TASK STATEMENT:
Repeat the lines beginning at the one with "ring pip: (243, 258)" and running to the end of the material, keeping the first and last of them, exactly as they appear.

== DATASET RECORDS

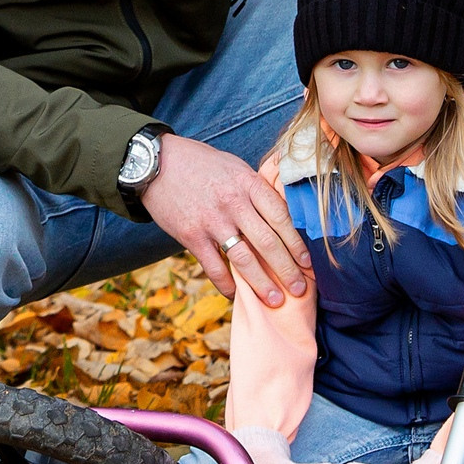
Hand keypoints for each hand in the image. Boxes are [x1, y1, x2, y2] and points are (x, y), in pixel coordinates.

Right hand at [138, 135, 309, 307]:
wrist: (155, 163)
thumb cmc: (199, 163)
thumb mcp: (234, 166)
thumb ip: (256, 188)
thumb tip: (282, 212)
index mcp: (248, 184)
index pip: (282, 218)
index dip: (297, 244)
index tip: (308, 264)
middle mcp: (233, 203)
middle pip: (267, 242)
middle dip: (286, 269)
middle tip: (300, 290)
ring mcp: (211, 221)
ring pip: (243, 258)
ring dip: (261, 283)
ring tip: (275, 300)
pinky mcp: (191, 235)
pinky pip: (213, 266)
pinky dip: (225, 284)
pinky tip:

====

WRITTEN RESPONSE:
ring pip: (243, 258)
ring dip: (261, 283)
ring tip: (275, 300)
pinky mcp: (191, 235)
pinky pip: (213, 266)
pinky dip: (225, 284)
pinky tip:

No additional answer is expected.